Different Types of 401(k) Plans

Subsection (k) of Section 401 of the Internal Revenue Code provides for an employer-sponsored pension account as a benefit of employment. This plan allows for employee-investors to enjoy, with or without matching employer contributions, tax-free profits in retirement. As you might guess from a tax code that has at least 401 sections, there some additional wrinkles to the 401(k), such as the different types of 401(k) plans that employers and employees can select.

Traditional 401(k)

This is the basic employer-sponsored retirement plan. Under a traditional 401(k), employees make tax-deferred contributions to a pension plan that invests in a variety of sanctioned avenues—traditionally, stocks, bonds, mutual funds, and the money market. After age 59 ½, participants may begin to make withdrawals, which are taxed as income. Prior to this point, such withdrawals will carry an onerous penalty unless the participant can successfully claim hardship. Employers have the option of offering matching contributions to 401(k)s.

Roth 401(k)

In the same manner as the Roth IRA, which inverts the traditional IRA structure by contributing after-tax dollars for untaxed distributions, a Roth 401(k) exchanges write-offs at tax time for avoiding income and capital gains taxes in retirement. Introduced for the 2006 fiscal year, this plan is advantageous for young upstarts who are betting on themselves and their ability to earn more later in life—in the meantime, it’s better to pay the taxes now before moving up to a higher bracket. Employers can offer both traditional and Roth 401(k) plans, and employees can diversify by investing in both plans—the best of both worlds for workers.

Solo 401(k)

You don’t need to be a big business to operate a 401(k).
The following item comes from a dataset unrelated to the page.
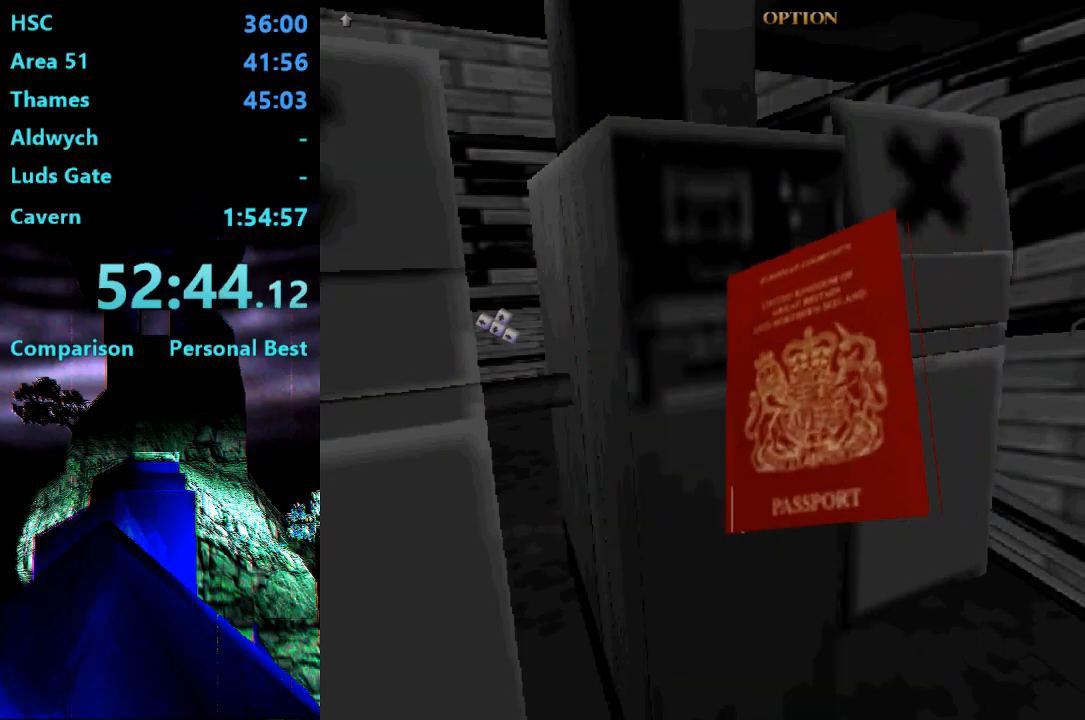
{"buttons": [], "right_stick": "center", "events": []}
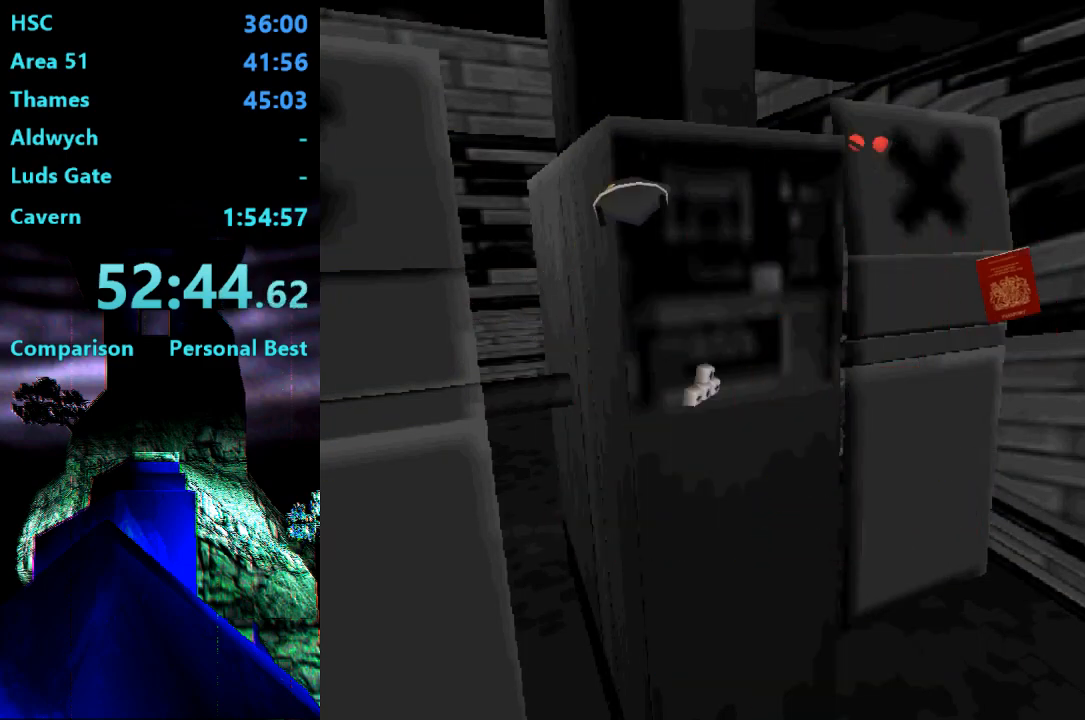
{"buttons": [], "right_stick": "center", "events": []}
You don’t even have to be a good-sized small business. Even sole proprietors can set up a 401(k) under what’s referred to as a solo 401(k). Among the different types of 401(k) plans, this self-employed option was designed for business owners who have no employees other than their spouses, allowing them to save for retirement while operating their own business. If a small business has several partners but no subordinate employees, they may be eligible for a solo 401(k) and its benefits.